▶ [What you have to do] Please print, exactly, only the lines in the entries below from the line that has "If approved, the" through the line that has "This bill creates". Pictures don't go in.

:: Records shown ::

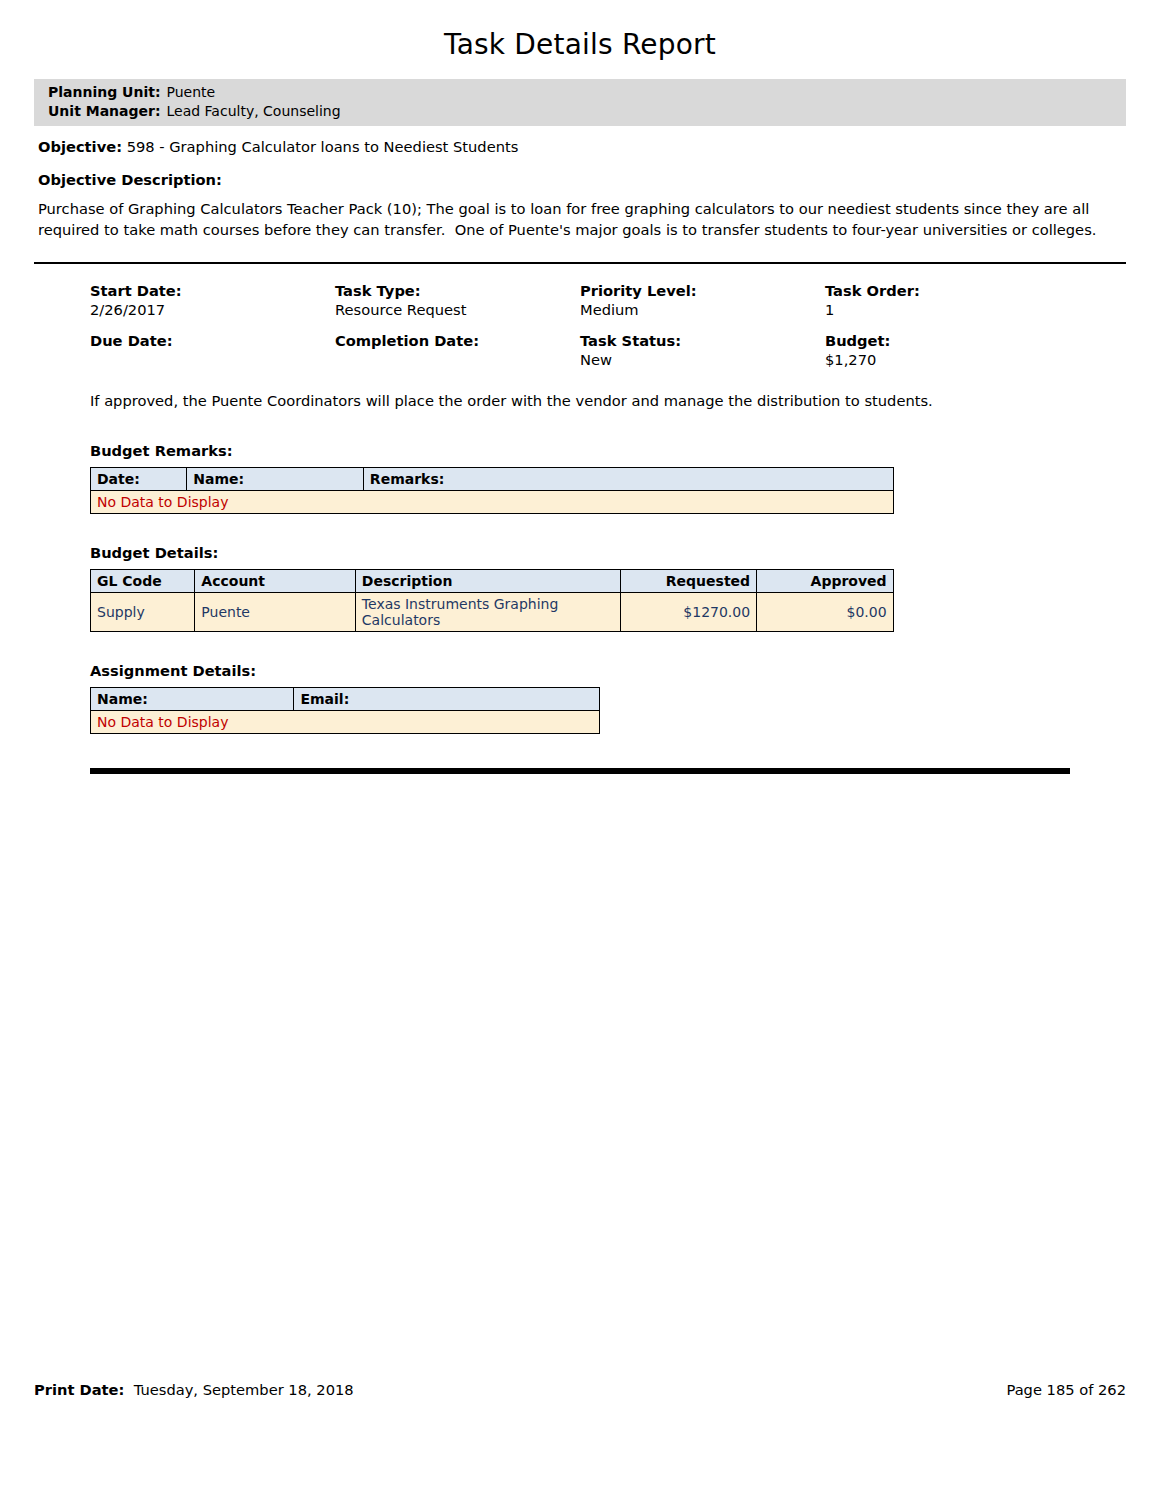Task Details Report
Planning Unit: Puente
Unit Manager: Lead Faculty, Counseling
Objective: 598 - Graphing Calculator loans to Neediest Students
Objective Description:
Purchase of Graphing Calculators Teacher Pack (10); The goal is to loan for free graphing calculators to our neediest students since they are all required to take math courses before they can transfer. One of Puente's major goals is to transfer students to four-year universities or colleges.
| Start Date: 2/26/2017 | Task Type: Resource Request | Priority Level: Medium | Task Order: 1 |
| Due Date: | Completion Date: | Task Status: New | Budget: $1,270 |
If approved, the Puente Coordinators will place the order with the vendor and manage the distribution to students.
Budget Remarks:
| Date: | Name: | Remarks: |
| --- | --- | --- |
| No Data to Display |
Budget Details:
| GL Code | Account | Description | Requested | Approved |
| --- | --- | --- | --- | --- |
| Supply | Puente | Texas Instruments Graphing Calculators | $1270.00 | $0.00 |
Assignment Details:
| Name: | Email: |
| --- | --- |
| No Data to Display |
Print Date: Tuesday, September 18, 2018 Page 185 of 262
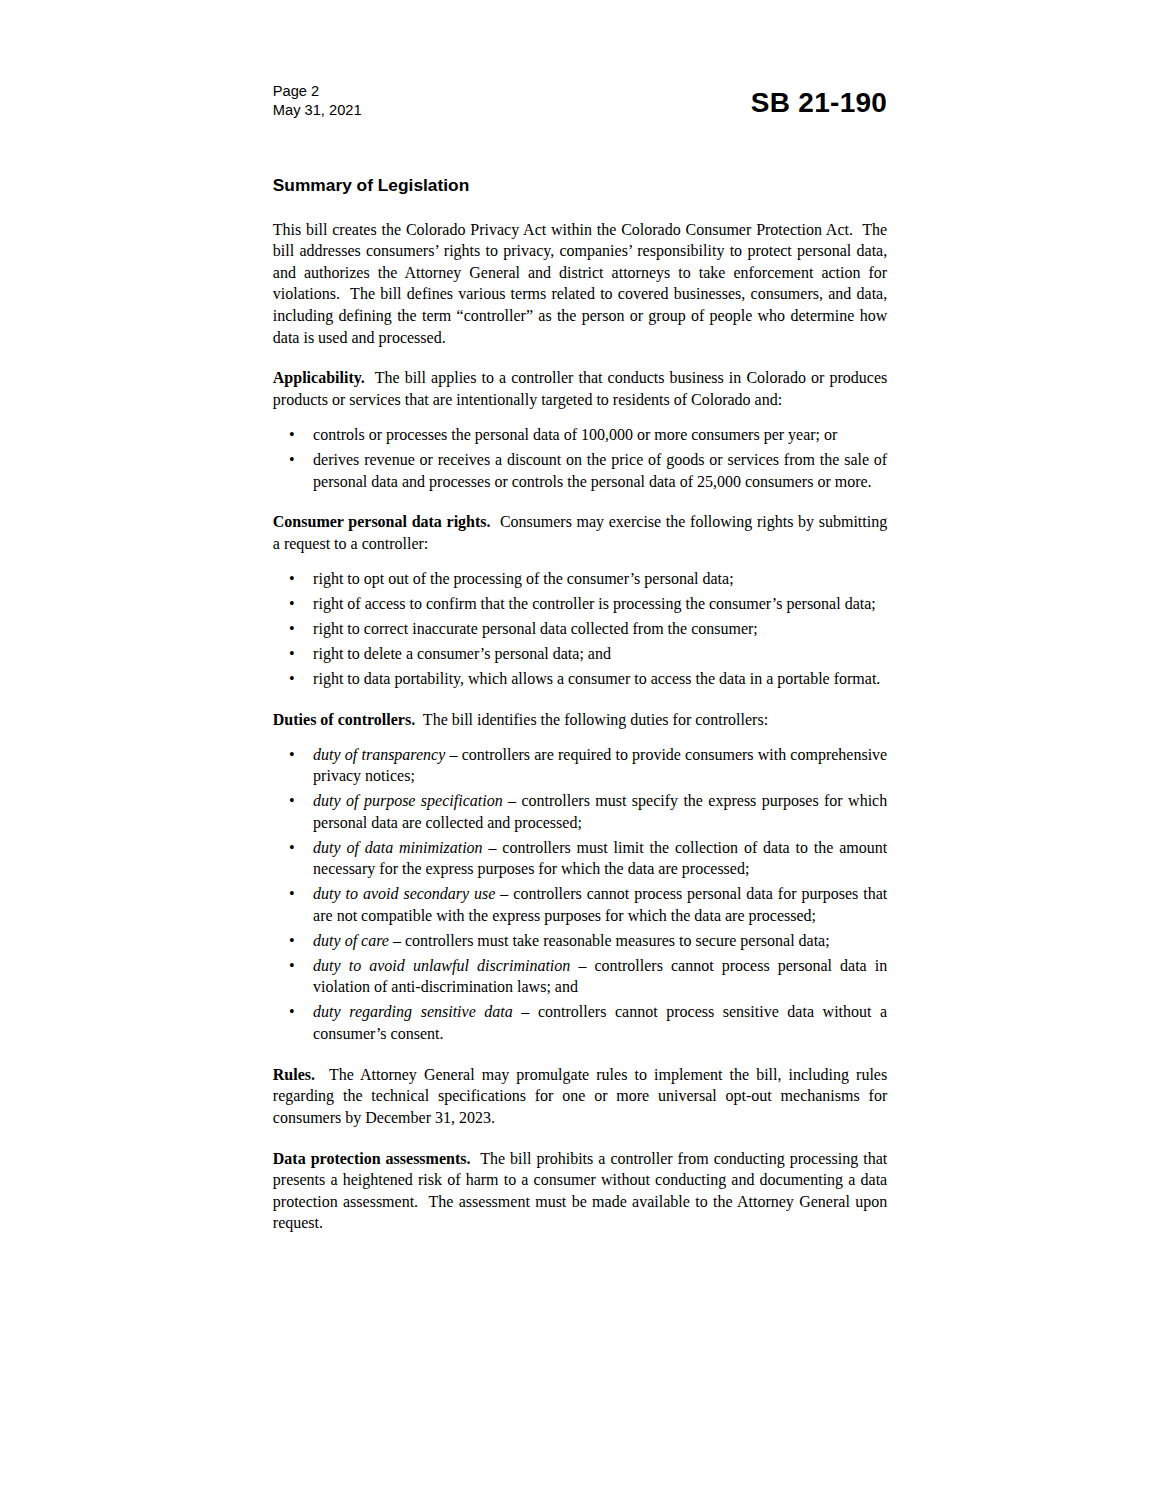Page 2
May 31, 2021
SB 21-190
Summary of Legislation
This bill creates the Colorado Privacy Act within the Colorado Consumer Protection Act. The bill addresses consumers’ rights to privacy, companies’ responsibility to protect personal data, and authorizes the Attorney General and district attorneys to take enforcement action for violations. The bill defines various terms related to covered businesses, consumers, and data, including defining the term “controller” as the person or group of people who determine how data is used and processed.
Applicability. The bill applies to a controller that conducts business in Colorado or produces products or services that are intentionally targeted to residents of Colorado and:
controls or processes the personal data of 100,000 or more consumers per year; or
derives revenue or receives a discount on the price of goods or services from the sale of personal data and processes or controls the personal data of 25,000 consumers or more.
Consumer personal data rights. Consumers may exercise the following rights by submitting a request to a controller:
right to opt out of the processing of the consumer’s personal data;
right of access to confirm that the controller is processing the consumer’s personal data;
right to correct inaccurate personal data collected from the consumer;
right to delete a consumer’s personal data; and
right to data portability, which allows a consumer to access the data in a portable format.
Duties of controllers. The bill identifies the following duties for controllers:
duty of transparency – controllers are required to provide consumers with comprehensive privacy notices;
duty of purpose specification – controllers must specify the express purposes for which personal data are collected and processed;
duty of data minimization – controllers must limit the collection of data to the amount necessary for the express purposes for which the data are processed;
duty to avoid secondary use – controllers cannot process personal data for purposes that are not compatible with the express purposes for which the data are processed;
duty of care – controllers must take reasonable measures to secure personal data;
duty to avoid unlawful discrimination – controllers cannot process personal data in violation of anti-discrimination laws; and
duty regarding sensitive data – controllers cannot process sensitive data without a consumer’s consent.
Rules. The Attorney General may promulgate rules to implement the bill, including rules regarding the technical specifications for one or more universal opt-out mechanisms for consumers by December 31, 2023.
Data protection assessments. The bill prohibits a controller from conducting processing that presents a heightened risk of harm to a consumer without conducting and documenting a data protection assessment. The assessment must be made available to the Attorney General upon request.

:::

▶ [Problem solution]
If approved, the Puente Coordinators will place the order with the vendor and manage the distribution to students.
Budget Remarks:
| Date: | Name: | Remarks: |
| --- | --- | --- |
| No Data to Display |
Budget Details:
| GL Code | Account | Description | Requested | Approved |
| --- | --- | --- | --- | --- |
| Supply | Puente | Texas Instruments Graphing Calculators | $1270.00 | $0.00 |
Assignment Details:
| Name: | Email: |
| --- | --- |
| No Data to Display |
Print Date: Tuesday, September 18, 2018 Page 185 of 262
Page 2
May 31, 2021
SB 21-190
Summary of Legislation
This bill creates the Colorado Privacy Act within the Colorado Consumer Protection Act. The bill addresses consumers’ rights to privacy, companies’ responsibility to protect personal data, and authorizes the Attorney General and district attorneys to take enforcement action for violations. The bill defines various terms related to covered businesses, consumers, and data, including defining the term “controller” as the person or group of people who determine how data is used and processed.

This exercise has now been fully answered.